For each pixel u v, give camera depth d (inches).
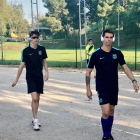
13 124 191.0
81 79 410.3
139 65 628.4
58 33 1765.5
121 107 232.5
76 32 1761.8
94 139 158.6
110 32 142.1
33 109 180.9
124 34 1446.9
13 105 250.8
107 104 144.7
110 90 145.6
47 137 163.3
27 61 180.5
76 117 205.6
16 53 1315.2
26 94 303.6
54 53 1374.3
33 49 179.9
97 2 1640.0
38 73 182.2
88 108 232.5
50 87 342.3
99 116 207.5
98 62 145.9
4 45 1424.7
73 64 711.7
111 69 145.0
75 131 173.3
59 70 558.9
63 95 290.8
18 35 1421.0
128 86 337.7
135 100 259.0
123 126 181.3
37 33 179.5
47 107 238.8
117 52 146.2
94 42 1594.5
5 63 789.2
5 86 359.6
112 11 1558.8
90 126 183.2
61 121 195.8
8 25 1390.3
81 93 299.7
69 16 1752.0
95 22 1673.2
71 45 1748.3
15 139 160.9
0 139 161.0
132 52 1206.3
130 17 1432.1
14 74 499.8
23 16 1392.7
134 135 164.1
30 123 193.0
++++++
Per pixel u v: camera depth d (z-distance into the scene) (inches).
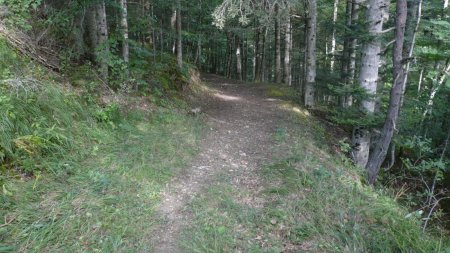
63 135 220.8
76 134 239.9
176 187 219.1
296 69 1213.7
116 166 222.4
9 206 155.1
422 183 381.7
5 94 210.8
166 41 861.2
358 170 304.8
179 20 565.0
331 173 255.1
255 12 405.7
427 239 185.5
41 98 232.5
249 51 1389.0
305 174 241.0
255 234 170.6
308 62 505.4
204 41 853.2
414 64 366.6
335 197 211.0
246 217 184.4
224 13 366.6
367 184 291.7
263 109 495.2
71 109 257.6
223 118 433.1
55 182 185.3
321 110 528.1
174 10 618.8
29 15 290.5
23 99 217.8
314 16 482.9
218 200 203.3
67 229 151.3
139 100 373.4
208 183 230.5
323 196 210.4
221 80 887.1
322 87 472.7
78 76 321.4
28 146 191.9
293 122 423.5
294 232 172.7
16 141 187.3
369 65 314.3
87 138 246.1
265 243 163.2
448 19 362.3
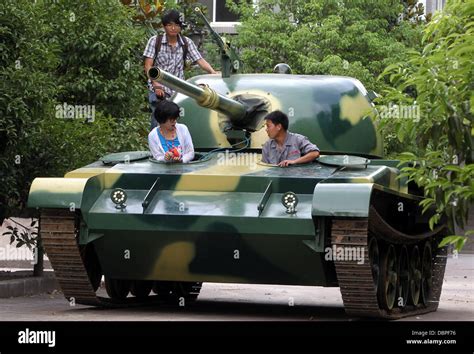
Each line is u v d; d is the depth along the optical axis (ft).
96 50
++++++
TASK REQUIREMENTS: Return exactly, and only, the lines above starting at the line that contains "9 206 155.1" and ending at the line that contains "294 232 172.7".

RESPONSE BELOW:
9 206 155.1
422 183 381.7
5 94 210.8
166 41 861.2
358 170 304.8
179 20 565.0
331 173 255.1
255 12 405.7
427 239 185.5
41 98 232.5
249 51 1389.0
305 174 241.0
255 234 170.6
308 62 505.4
204 41 853.2
414 64 366.6
335 197 211.0
246 217 184.4
224 13 366.6
367 184 291.7
263 109 495.2
71 109 257.6
223 118 433.1
55 182 185.3
321 110 528.1
174 10 618.8
29 15 290.5
23 99 217.8
314 16 482.9
218 200 203.3
67 229 151.3
139 100 373.4
208 183 230.5
323 196 210.4
221 80 887.1
322 87 472.7
78 76 321.4
28 146 191.9
293 122 423.5
294 232 172.7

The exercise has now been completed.